Furthermore, multiple annual colorectal laparoscopic surgical courses are coordinated by the Department. Resident participation in these courses is also possible. Lastly, three times each year, the Department hosts visiting professors for one day each. Previous visiting professors have included Drs. Stanley M. Goldberg, Herand Abcarian, David Schoetz, Thomas Dailey, H. Randolph Bailey, Marvin Corman, Indru Khubchandani, Ira Kodner, David Rothenberger, Zane Cohen, David Beck, Phil Gordon, James Fleshman, John Pemberton, Robert Beart, Robert Fry, Lee Smith, Patricia Roberts, Terry Hicks, and Alan G. Thorson.
The Visiting professor program is designed to permit full interaction between the visiting professor and the residents. It is anticipated that the resident will submit at least one paper for presentation at the annual meeting of the American Society of Colon and Rectal Surgeons or a similar prestigious national or international meeting. The residents are expected to present at the South Florida Chapter of the American College of Surgeons meeting in May. Each resident is also encouraged to submit work done at CCF for presentation in their own geographic area.
Basically, the Visiting researcher year can be tapered to suit one’s needs. Eligible Visiting Researchers may choose to apply for the clinical residency either at CC Florida or elsewhere, and others may wish to participate only in the Visiting research year. Quite a number of non-physiology research projects are currently underway. Other areas of special interest may be addressed. Past Visiting researchers have found the environment to be most stimulating and rewarding.
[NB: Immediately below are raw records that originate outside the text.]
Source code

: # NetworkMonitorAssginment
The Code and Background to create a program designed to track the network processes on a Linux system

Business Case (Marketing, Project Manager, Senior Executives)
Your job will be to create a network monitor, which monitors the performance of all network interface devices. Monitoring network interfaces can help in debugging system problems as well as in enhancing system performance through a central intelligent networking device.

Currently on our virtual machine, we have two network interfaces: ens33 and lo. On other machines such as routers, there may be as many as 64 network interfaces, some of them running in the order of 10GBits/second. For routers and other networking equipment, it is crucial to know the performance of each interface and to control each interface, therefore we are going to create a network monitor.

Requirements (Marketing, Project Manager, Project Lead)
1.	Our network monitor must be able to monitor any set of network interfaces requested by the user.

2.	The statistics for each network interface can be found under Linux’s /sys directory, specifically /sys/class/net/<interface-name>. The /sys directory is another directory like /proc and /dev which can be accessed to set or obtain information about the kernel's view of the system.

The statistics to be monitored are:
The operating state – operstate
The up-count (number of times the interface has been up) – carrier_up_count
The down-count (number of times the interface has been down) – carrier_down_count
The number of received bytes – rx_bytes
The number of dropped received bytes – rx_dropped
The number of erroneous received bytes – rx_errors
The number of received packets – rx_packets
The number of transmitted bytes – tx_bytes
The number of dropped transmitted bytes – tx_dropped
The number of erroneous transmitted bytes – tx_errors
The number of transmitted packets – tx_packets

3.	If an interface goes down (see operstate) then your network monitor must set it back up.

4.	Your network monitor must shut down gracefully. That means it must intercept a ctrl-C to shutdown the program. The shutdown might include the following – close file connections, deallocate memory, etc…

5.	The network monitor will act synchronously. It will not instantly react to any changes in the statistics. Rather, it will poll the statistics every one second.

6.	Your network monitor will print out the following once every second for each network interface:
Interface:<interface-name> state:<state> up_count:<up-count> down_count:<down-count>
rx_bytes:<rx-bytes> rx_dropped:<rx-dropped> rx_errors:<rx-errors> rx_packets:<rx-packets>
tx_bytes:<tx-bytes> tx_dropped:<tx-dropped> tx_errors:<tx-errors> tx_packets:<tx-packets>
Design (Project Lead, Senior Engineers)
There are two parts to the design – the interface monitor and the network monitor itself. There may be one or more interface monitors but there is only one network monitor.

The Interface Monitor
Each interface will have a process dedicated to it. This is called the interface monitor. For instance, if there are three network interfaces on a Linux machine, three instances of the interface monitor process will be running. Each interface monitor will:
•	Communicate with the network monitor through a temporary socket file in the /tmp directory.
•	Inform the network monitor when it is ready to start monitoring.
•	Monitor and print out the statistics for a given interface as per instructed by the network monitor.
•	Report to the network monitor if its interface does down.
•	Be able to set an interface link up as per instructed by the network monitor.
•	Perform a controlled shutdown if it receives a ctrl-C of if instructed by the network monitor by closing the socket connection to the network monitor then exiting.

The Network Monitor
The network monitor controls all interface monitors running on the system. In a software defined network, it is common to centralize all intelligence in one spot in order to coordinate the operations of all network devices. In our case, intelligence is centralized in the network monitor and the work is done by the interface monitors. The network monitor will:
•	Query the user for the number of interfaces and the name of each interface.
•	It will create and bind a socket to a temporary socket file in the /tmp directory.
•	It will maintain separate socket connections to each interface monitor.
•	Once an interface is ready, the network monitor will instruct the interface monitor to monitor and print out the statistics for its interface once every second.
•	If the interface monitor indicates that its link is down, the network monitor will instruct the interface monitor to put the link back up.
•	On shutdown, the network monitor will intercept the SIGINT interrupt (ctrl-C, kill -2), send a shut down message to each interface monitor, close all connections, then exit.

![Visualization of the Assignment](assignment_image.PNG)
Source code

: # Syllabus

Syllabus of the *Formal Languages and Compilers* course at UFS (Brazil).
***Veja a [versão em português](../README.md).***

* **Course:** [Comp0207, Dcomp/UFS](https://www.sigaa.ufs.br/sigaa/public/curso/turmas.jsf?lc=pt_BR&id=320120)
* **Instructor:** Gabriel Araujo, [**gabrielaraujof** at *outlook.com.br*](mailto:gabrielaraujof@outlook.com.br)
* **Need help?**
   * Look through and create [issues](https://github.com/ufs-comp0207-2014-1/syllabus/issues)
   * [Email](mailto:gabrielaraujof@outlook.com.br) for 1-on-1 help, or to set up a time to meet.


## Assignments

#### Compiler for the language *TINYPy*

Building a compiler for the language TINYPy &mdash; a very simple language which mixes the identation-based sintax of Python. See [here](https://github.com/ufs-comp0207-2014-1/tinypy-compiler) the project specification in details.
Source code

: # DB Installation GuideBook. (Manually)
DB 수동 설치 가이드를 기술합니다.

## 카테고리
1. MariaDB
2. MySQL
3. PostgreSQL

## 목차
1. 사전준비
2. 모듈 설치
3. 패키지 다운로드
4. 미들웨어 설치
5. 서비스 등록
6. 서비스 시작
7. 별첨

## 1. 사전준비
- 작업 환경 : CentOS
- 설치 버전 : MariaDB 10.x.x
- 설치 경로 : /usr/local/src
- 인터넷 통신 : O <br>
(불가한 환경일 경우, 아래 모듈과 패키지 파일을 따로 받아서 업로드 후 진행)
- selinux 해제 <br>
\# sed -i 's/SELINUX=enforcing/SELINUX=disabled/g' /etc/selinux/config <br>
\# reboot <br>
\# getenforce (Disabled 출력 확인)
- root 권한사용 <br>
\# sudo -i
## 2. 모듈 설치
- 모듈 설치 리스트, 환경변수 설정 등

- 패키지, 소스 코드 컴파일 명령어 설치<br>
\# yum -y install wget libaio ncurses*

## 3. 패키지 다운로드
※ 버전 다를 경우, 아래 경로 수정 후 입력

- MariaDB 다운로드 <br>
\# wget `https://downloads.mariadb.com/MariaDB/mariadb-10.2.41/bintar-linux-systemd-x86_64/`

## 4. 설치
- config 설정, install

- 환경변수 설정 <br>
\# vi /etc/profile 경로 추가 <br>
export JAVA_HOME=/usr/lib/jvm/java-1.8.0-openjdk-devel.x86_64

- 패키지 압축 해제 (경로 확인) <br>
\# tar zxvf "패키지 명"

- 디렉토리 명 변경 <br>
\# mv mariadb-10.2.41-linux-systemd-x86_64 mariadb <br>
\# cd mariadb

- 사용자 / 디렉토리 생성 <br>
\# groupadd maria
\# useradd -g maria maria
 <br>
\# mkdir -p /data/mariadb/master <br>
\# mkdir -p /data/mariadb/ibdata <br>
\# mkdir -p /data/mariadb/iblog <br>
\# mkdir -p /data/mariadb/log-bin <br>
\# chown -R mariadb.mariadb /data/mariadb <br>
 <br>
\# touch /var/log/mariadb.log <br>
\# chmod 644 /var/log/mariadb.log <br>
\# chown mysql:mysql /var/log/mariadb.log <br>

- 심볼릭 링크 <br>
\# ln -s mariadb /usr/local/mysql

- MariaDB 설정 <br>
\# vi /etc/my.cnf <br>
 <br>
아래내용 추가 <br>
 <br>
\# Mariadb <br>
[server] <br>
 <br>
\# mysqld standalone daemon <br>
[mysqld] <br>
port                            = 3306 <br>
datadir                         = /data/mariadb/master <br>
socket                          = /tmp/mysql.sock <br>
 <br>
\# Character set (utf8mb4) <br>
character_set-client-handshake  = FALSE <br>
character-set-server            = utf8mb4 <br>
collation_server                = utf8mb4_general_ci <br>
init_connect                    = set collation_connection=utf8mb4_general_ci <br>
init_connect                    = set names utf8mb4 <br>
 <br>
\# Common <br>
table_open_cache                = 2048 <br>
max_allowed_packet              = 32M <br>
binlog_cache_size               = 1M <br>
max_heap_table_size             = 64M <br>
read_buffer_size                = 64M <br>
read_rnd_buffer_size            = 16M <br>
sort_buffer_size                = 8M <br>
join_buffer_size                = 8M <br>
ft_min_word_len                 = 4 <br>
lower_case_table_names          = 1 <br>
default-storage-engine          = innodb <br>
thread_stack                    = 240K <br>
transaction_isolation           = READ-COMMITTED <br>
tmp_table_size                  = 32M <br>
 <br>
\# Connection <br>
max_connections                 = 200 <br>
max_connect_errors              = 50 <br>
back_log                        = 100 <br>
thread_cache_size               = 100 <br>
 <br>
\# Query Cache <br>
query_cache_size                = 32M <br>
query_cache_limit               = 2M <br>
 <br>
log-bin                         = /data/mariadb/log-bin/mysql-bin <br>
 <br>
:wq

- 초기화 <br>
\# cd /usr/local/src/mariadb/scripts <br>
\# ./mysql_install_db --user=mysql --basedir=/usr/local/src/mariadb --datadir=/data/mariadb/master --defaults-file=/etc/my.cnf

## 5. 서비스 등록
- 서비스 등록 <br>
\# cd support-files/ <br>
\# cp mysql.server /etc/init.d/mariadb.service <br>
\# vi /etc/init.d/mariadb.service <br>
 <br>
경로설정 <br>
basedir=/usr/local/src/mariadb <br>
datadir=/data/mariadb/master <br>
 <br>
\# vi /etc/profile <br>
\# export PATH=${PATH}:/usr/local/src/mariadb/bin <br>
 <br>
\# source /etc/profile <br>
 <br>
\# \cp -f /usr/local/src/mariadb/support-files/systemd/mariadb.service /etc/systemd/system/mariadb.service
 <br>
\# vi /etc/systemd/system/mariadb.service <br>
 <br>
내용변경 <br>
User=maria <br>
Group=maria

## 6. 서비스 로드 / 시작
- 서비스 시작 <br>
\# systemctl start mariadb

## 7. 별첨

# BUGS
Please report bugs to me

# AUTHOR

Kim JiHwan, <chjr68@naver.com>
Interested candidates should write to Graduate Medical Education for additional information and application forms. After acceptance to the position, contingent upon external funding, the Cleveland Clinic Educational Foundation will assist in providing the necessary forms to obtain the appropriate visa.
Due to the large number of applications received for these few positions, the appointments are made based upon how promptly the application process is completed. Also, due to the amount of paperwork required, it is not uncommon to begin the application process one year to eighteen months prior to the anticipated start date. Delay in completion of the application process, including written confirmation of funding, may result in a later starting date.